**Written task 1**
In the squirrel article, why did Rober kick into full gear?
**Written task 2**
Print the passage of the squirrel article starting with "Few people can" and going on through "was go time.".

**Reading passage**
Former NASA Engineer Faces Toughest Challenge Yet: Squirrels
“This was the exact moment I realized I just might be outmatched here.”
Few people can outsmart a former NASA and Apple engineer, but what about animals? This is what happens when brilliant minds from two different worlds go head-to-head.
Quarantine Leads to Conflict
Engineer Mark Rober put a bird feeder into his backyard to pass the time during quarantine, and it soon became overrun by squirrels. He tried a few different “squirrel-proof” feeders with impressive features, but the squirrels were more impressive. Rober realized he was dealing with professionals and kicked into full gear.
To the Drawing Board
He and his friend built an obstacle course specifically for squirrels, and this wasn’t a simple backyard birdhouse. As true scientists, they tested everything, and once the course was finished — complete with bridges, catapults, microcontrollers, and pistons — it was go time.
Game, Set, Match
As the squirrels explored Rober’s contraption, just like Rober, they experimented and used trial and error to master each step, and their brains weren’t the only things on full display.

**Provided information**
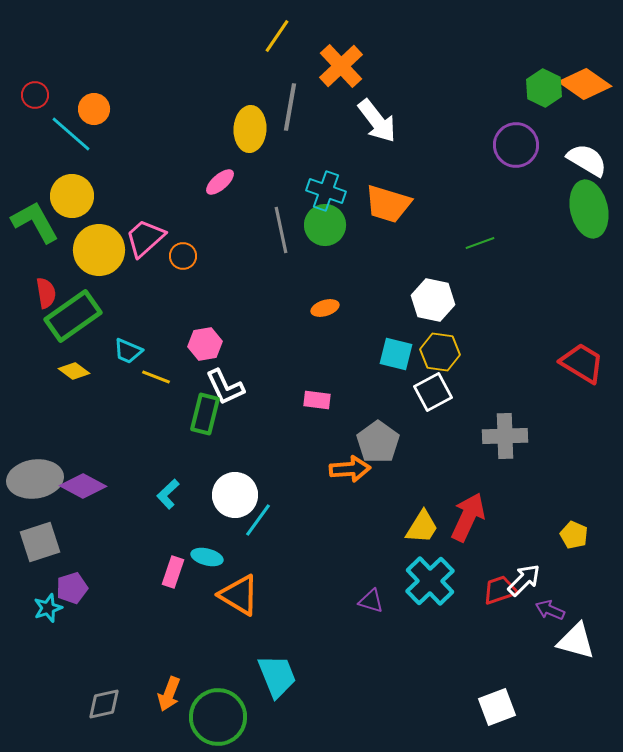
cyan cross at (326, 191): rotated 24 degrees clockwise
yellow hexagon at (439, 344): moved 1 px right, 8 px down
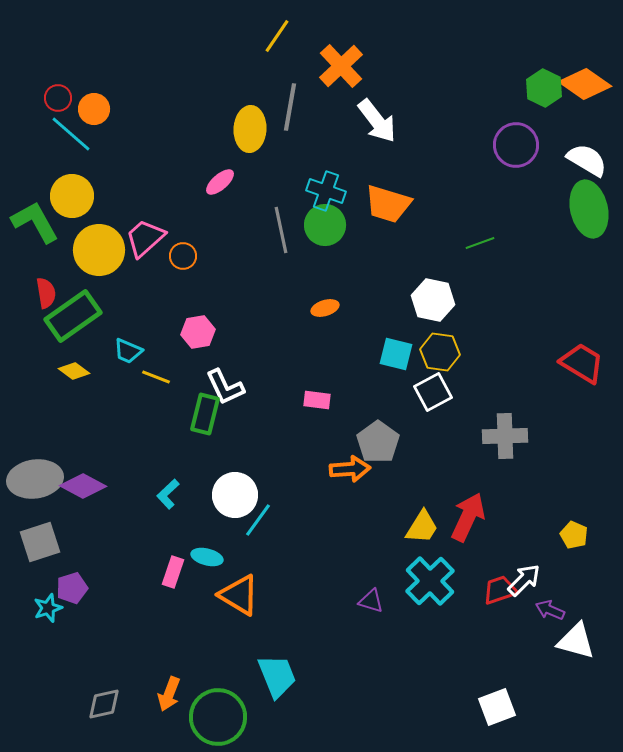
red circle at (35, 95): moved 23 px right, 3 px down
pink hexagon at (205, 344): moved 7 px left, 12 px up
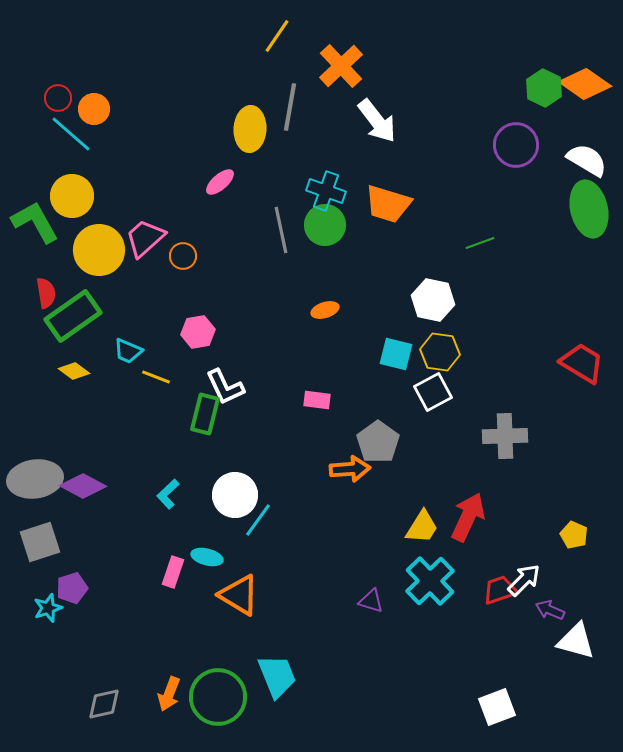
orange ellipse at (325, 308): moved 2 px down
green circle at (218, 717): moved 20 px up
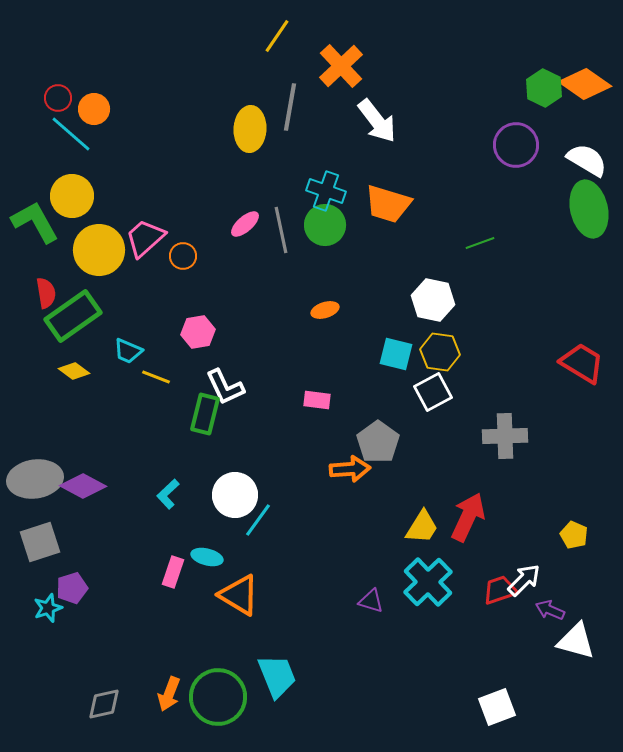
pink ellipse at (220, 182): moved 25 px right, 42 px down
cyan cross at (430, 581): moved 2 px left, 1 px down
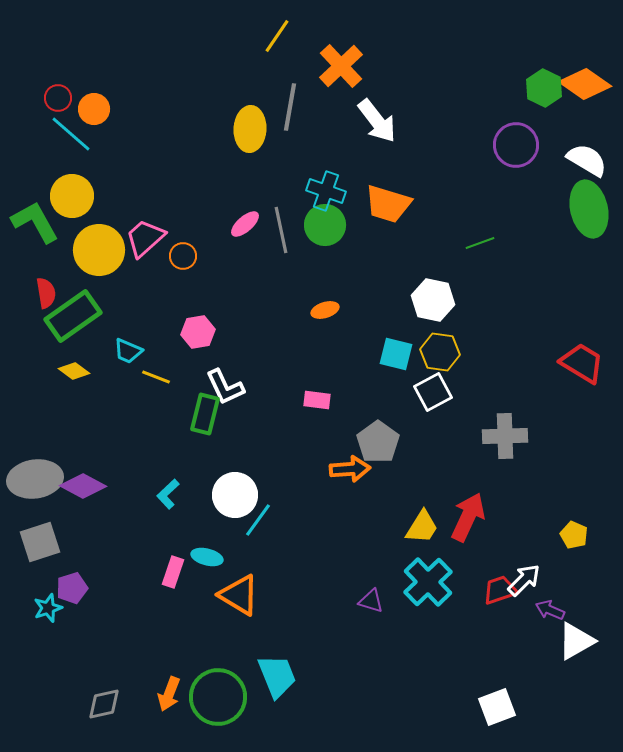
white triangle at (576, 641): rotated 45 degrees counterclockwise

**Exercise output 1**
He realized he was dealing with professionals. He had tried several "squirrel-proof" feeders with impressive features, but the squirrels proved more impressive than the feeders.

**Exercise output 2**
Few people can outsmart a former NASA and Apple engineer, but what about animals? This is what happens when brilliant minds from two different worlds go head-to-head.
Quarantine Leads to Conflict
Engineer Mark Rober put a bird feeder into his backyard to pass the time during quarantine, and it soon became overrun by squirrels. He tried a few different “squirrel-proof” feeders with impressive features, but the squirrels were more impressive. Rober realized he was dealing with professionals and kicked into full gear.
To the Drawing Board
He and his friend built an obstacle course specifically for squirrels, and this wasn’t a simple backyard birdhouse. As true scientists, they tested everything, and once the course was finished — complete with bridges, catapults, microcontrollers, and pistons — it was go time.